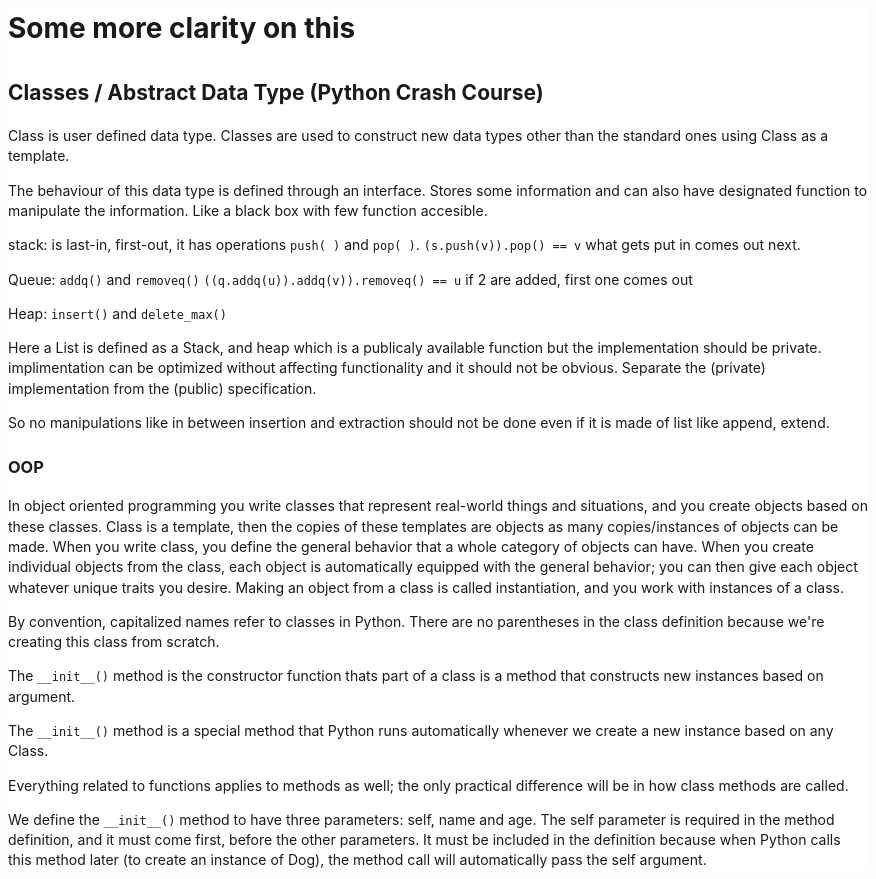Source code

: # Some more clarity on this






## Classes / Abstract Data Type (Python Crash Course)

Class is user defined data type. Classes are used to construct new data types other than the standard ones using Class as a template.

The behaviour of this data type is defined through an interface.
Stores some information and can also have designated function to manipulate the information. Like a black box with few function accesible. 

stack: is last-in, first-out, it has operations `push( )` and `pop( )`.
	`(s.push(v)).pop() == v`   what gets put in comes out next.
	
Queue: `addq()` and `removeq()`
	`((q.addq(u)).addq(v)).removeq() == u`    if 2 are added, first one comes out 

Heap: `insert()` and `delete_max()`

Here a List is defined as a Stack, and heap which is a publicaly available function but the implementation should be private. implimentation can be optimized without affecting functionality and it should not be obvious.
Separate the (private) implementation from the (public) specification.

So no manipulations like in between insertion and extraction should not be done even if it is made of list like append, extend.

### OOP

In object oriented programming you write classes that represent real-world things and situations, and you create objects based on these classes.
Class is a template, then the copies of these templates are objects as many copies/instances of objects can be made.
When you write class, you define the general behavior that a whole category of objects can have.
When you create individual objects from the class, each object is automatically equipped with the general behavior; you can then give each object whatever unique traits you desire.
Making an object from a class is called instantiation, and you work with instances of a class.

By convention, capitalized names refer to classes in Python.
There are no parentheses in the class definition because we're creating this class from scratch.


The `__init__()` method is the constructor function thats part of a class is a method that constructs new instances based on argument.

The `__init__()` method is a special method that Python runs automatically whenever we create a new instance based on any Class.

Everything related to functions applies to methods as well; the only practical difference will be in how class methods are called.

We define the `__init__()` method to have three parameters: self, name and age.
The self parameter is required in the method definition, and it must come first, before the other parameters.
It must be included in the definition because when Python calls this method later (to create an instance of Dog), the method call will automatically pass the self argument.
  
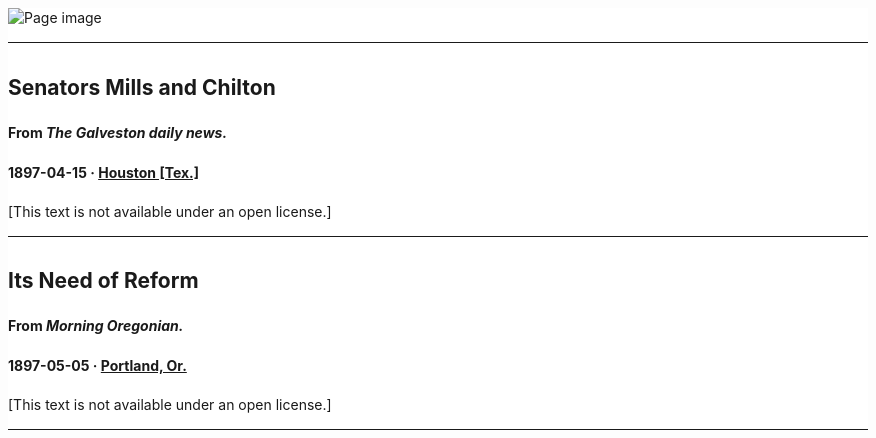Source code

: </td><td style="width: 50%; max-height: 75%; margin: auto; display: block;">
<img alt="Page image" src="https://tile.loc.gov/image-services/iiif/service:ndnp:pst:batch_pst_atherton_ver01:data:sn84026355:00211100229:1897041301:0103/pct:19.481236203090507,30.002737476047084,12.178072111846946,9.211606898439639/!600,600/0/default.jpg"/>
</td>
</tr></table>

---

## Senators Mills and Chilton

#### From _The Galveston daily news._

#### 1897-04-15 &middot; [Houston [Tex.]](http://dbpedia.org/resource/Houston)

[This text is not available under an open license.]

---

## Its Need of Reform

#### From _Morning Oregonian._

#### 1897-05-05 &middot; [Portland, Or.](http://dbpedia.org/resource/Portland%2C_Oregon)

[This text is not available under an open license.]

---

▶ Your objective
Copy out every one of the lines above word for word, omitting the pictures.

▶ Response to this task
Source code

: # Some more clarity on this






## Classes / Abstract Data Type (Python Crash Course)

Class is user defined data type. Classes are used to construct new data types other than the standard ones using Class as a template.

The behaviour of this data type is defined through an interface.
Stores some information and can also have designated function to manipulate the information. Like a black box with few function accesible. 

stack: is last-in, first-out, it has operations `push( )` and `pop( )`.
	`(s.push(v)).pop() == v`   what gets put in comes out next.
	
Queue: `addq()` and `removeq()`
	`((q.addq(u)).addq(v)).removeq() == u`    if 2 are added, first one comes out 

Heap: `insert()` and `delete_max()`

Here a List is defined as a Stack, and heap which is a publicaly available function but the implementation should be private. implimentation can be optimized without affecting functionality and it should not be obvious.
Separate the (private) implementation from the (public) specification.

So no manipulations like in between insertion and extraction should not be done even if it is made of list like append, extend.

### OOP

In object oriented programming you write classes that represent real-world things and situations, and you create objects based on these classes.
Class is a template, then the copies of these templates are objects as many copies/instances of objects can be made.
When you write class, you define the general behavior that a whole category of objects can have.
When you create individual objects from the class, each object is automatically equipped with the general behavior; you can then give each object whatever unique traits you desire.
Making an object from a class is called instantiation, and you work with instances of a class.

By convention, capitalized names refer to classes in Python.
There are no parentheses in the class definition because we're creating this class from scratch.


The `__init__()` method is the constructor function thats part of a class is a method that constructs new instances based on argument.

The `__init__()` method is a special method that Python runs automatically whenever we create a new instance based on any Class.

Everything related to functions applies to methods as well; the only practical difference will be in how class methods are called.

We define the `__init__()` method to have three parameters: self, name and age.
The self parameter is required in the method definition, and it must come first, before the other parameters.
It must be included in the definition because when Python calls this method later (to create an instance of Dog), the method call will automatically pass the self argument.
  
Source code

: </td><td style="width: 50%; max-height: 75%; margin: auto; display: block;">
<img alt="Page image" src="https://tile.loc.gov/image-services/iiif/service:ndnp:pst:batch_pst_atherton_ver01:data:sn84026355:00211100229:1897041301:0103/pct:19.481236203090507,30.002737476047084,12.178072111846946,9.211606898439639/!600,600/0/default.jpg"/>
</td>
</tr></table>

---

## Senators Mills and Chilton

#### From _The Galveston daily news._

#### 1897-04-15 &middot; [Houston [Tex.]](http://dbpedia.org/resource/Houston)

[This text is not available under an open license.]

---

## Its Need of Reform

#### From _Morning Oregonian._

#### 1897-05-05 &middot; [Portland, Or.](http://dbpedia.org/resource/Portland%2C_Oregon)

[This text is not available under an open license.]

---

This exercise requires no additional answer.